There are a lot of .attrs entries in this list, and they are often repetitive. There are also other repetitive entries, such as:
$Rs$Ss$Sequence$Seq5
$Rs$Assembly$Component$MapLoc$FxnSet
etc.
What does .attrs mean, and how do I make sense of this data? I am not aware how you can have two entries of the same name in one list.
In R attributes
and attr
are functions that assign or extract attributes, but as far as I can tell `'.attr' is just a list location name. The meaning of it is essentially whatever the authors thought it should mean .... after that is your code got through with parsing the XML and converting it to an R list. It's not part of the definition of R, so read the documentation.

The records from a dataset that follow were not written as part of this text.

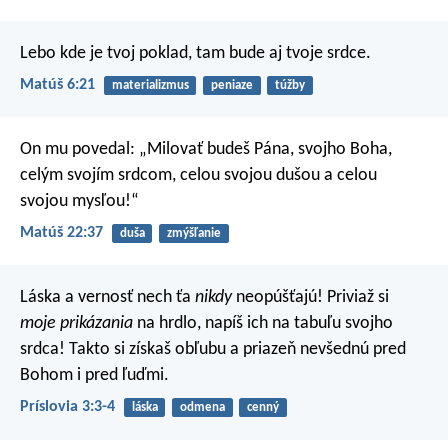
Lebo kde je tvoj poklad, tam bude aj tvoje srdce.
Matúš 6:21
materializmus
peniaze
túžby
On mu povedal: „Milovať budeš Pána, svojho Boha,
celým svojím srdcom, celou svojou dušou a celou
svojou mysľou!“
Matúš 22:37
duša
zmýšľanie
Láska a vernosť nech ťa
nikdy
neopúšťajú!
Priviaž si
moje prikázania
na hrdlo,
napíš ich na tabuľu svojho
srdca!
Takto si získaš obľubu a priazeň nevšednú pred
Bohom i pred ľuďmi.
Príslovia 3:3-4
láska
odmena
cenný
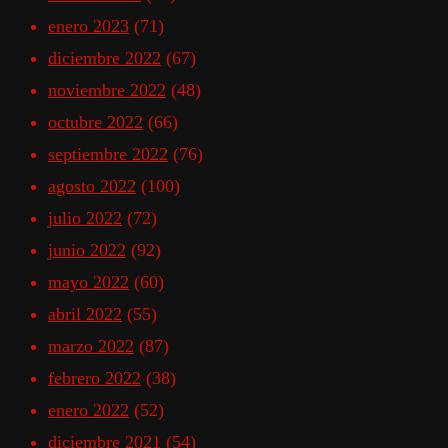
enero 2023
(71)
diciembre 2022
(67)
noviembre 2022
(48)
octubre 2022
(66)
septiembre 2022
(76)
agosto 2022
(100)
julio 2022
(72)
junio 2022
(92)
mayo 2022
(60)
abril 2022
(55)
marzo 2022
(87)
febrero 2022
(38)
enero 2022
(52)
diciembre 2021
(54)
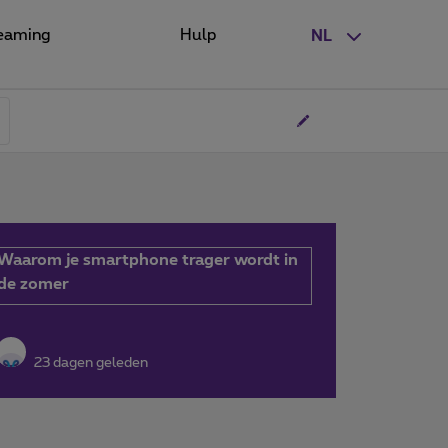
eaming
Hulp
NL
Waarom je smartphone trager wordt in
de zomer
23 dagen geleden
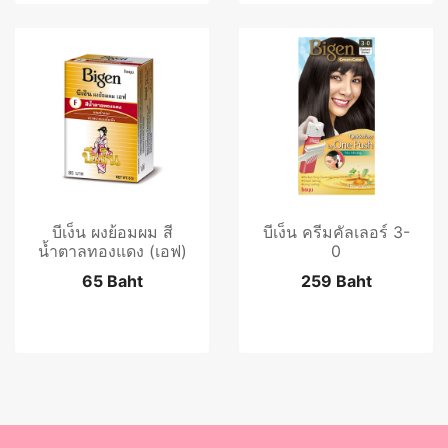
บีเง็น ผงย้อมผม สี
บีเง็น ครีมคัลเลอร์ 3-
น้ำตาลทองแดง (เอฟ)
0
65 Baht
259 Baht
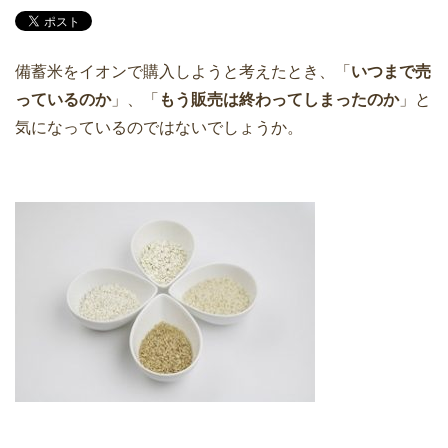
備蓄米をイオンで購入しようと考えたとき、「
いつまで売
っているのか
」、「
もう販売は終わってしまったのか
」と
気になっているのではないでしょうか。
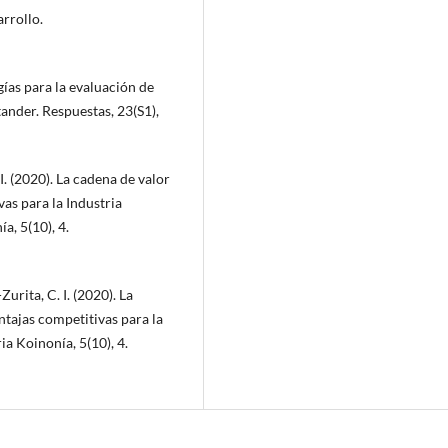
rrollo.
gías para la evaluación de
ander. Respuestas, 23(S1),
 I. (2020). La cadena de valor
as para la Industria
a, 5(10), 4.
Zurita, C. I. (2020). La
tajas competitivas para la
ia Koinonía, 5(10), 4.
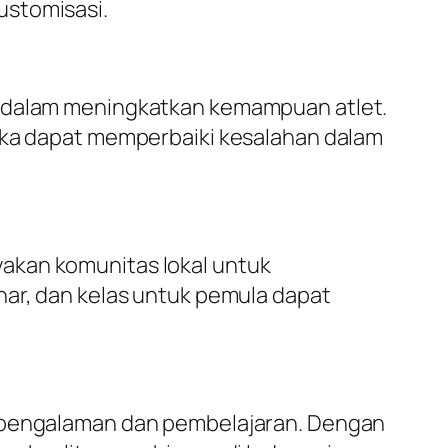
ustomisasi.
u dalam meningkatkan kemampuan atlet.
reka dapat memperbaiki kesalahan dalam
akan komunitas lokal untuk
nar, dan kelas untuk pemula dapat
i pengalaman dan pembelajaran. Dengan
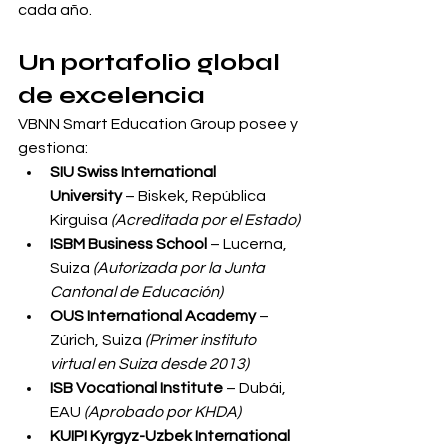
cada año.
Un portafolio global 
de excelencia
VBNN Smart Education Group posee y 
gestiona:
SIU Swiss International 
University
 – Biskek, República 
Kirguisa 
(Acreditada por el Estado)
ISBM Business School
 – Lucerna, 
Suiza 
(Autorizada por la Junta 
Cantonal de Educación)
OUS International Academy
 – 
Zúrich, Suiza 
(Primer instituto 
virtual en Suiza desde 2013)
ISB Vocational Institute
 – Dubái, 
EAU 
(Aprobado por KHDA)
KUIPI Kyrgyz-Uzbek International 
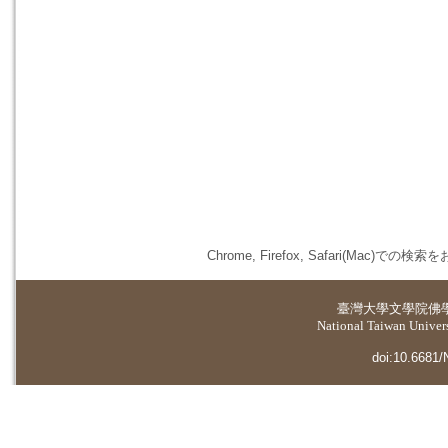
Chrome, Firefox, Safari(
臺灣大學
文學院佛
National Taiwan Universi
doi:10.6681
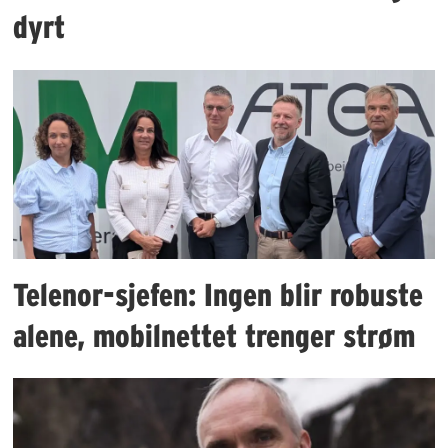
dyrt
Telenor-sjefen: Ingen blir robuste
alene, mobilnettet trenger strøm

I now see that you are bothered by list items having identical names. That is something that is possible in R. The "[" and "[[" will retrieve the first item in the tree that matches an name. Access would need to be numeric or mediated by lapply or sapply, functions that traverse the upper level of the tree to avoid ambiguity.
> mylist=vector("list", length=2)
> mylist
[[1]]
NULL
[[2]]
NULL
> names(mylist) <- c("a","a")
> mylist
$a
NULL
$a
NULL
> mylist[['a']]
NULL
> mylist['a']
$a
NULL
> lapply( mylist , "[[", "a")
$a
NULL
$a
NULL
(I also do not see that either of those function definitions get used in the process of extracting and processing that data.)